Background: In our review of convalescent plasma or hyperimmune immunoglobulin for severe respiratory viral infections, with 30 randomised controlled trials (RCTs), several outcomes were complicated by competing events and in-hospital follow-up. Survival: Only one trial (RECOVERY) of seven reporting a hazard ratio (HR) explicitly stated that individuals discharged before the end of 28-day follow-up were censored at the end of follow-up. A naive survival analysis would censor at discharge (in the absence of postdischarge follow-up), inappropriately removing survivors from the denominator at later timepoints. This outcome was meta-analysable as relative risk, which is adequate for short follow-up with very little loss to follow-up. Time to Mechanical Ventilation: Death is a competing event for mechanical ventilation (MV), usually accounted for by defining the event as ‘MV or death.’ Only one trial (RECOVERY) of the two which reported an HR described their approach to censoring those discharged before the end of follow-up. Some trials reported duration of MV without describing their methods, making results uninterpretable because patients are removed from MV because of either improvement or death. Some trials included individuals already on MV, further complicating this outcome. REMAP-CAP accounted for this using a Bayesian cumulative logistic model to analyse multiple states. This is a useful way to compare the two groups, but the resulting odds ratios (and medians) are hard to interpret. Length of Hospital Stay: Here, the competing event (death) is diametrically opposed to the event of interest and cannot be accounted for by combining events. RECOVERY was the only trial to state that people who died in hospital were censored at end of follow-up rather than on the date of death. Most trials reported median length of hospital stay without describing any methods, making their results uninterpretable.
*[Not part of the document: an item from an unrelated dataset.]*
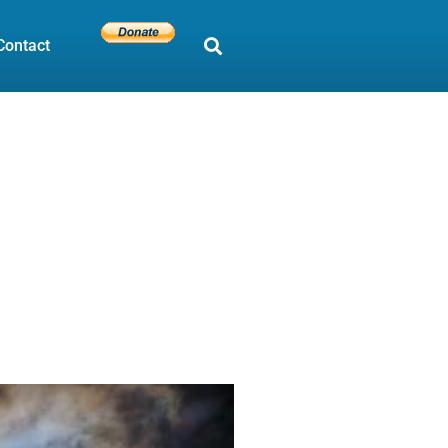
Contact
Conclusions: Reviewers need to be aware of the problem of competing events and in-hospital follow-up and avoid combining results obtained using different (and frequently unspecified) methods of analysis. There will often be insufficient data reported to reanalyse for meta-analysis. Core outcome sets give little or no guidance on analytical methods for trialists; parallel initiatives on core analytical methods would be useful.
Patient, public and/or healthcare consumer involvement: None.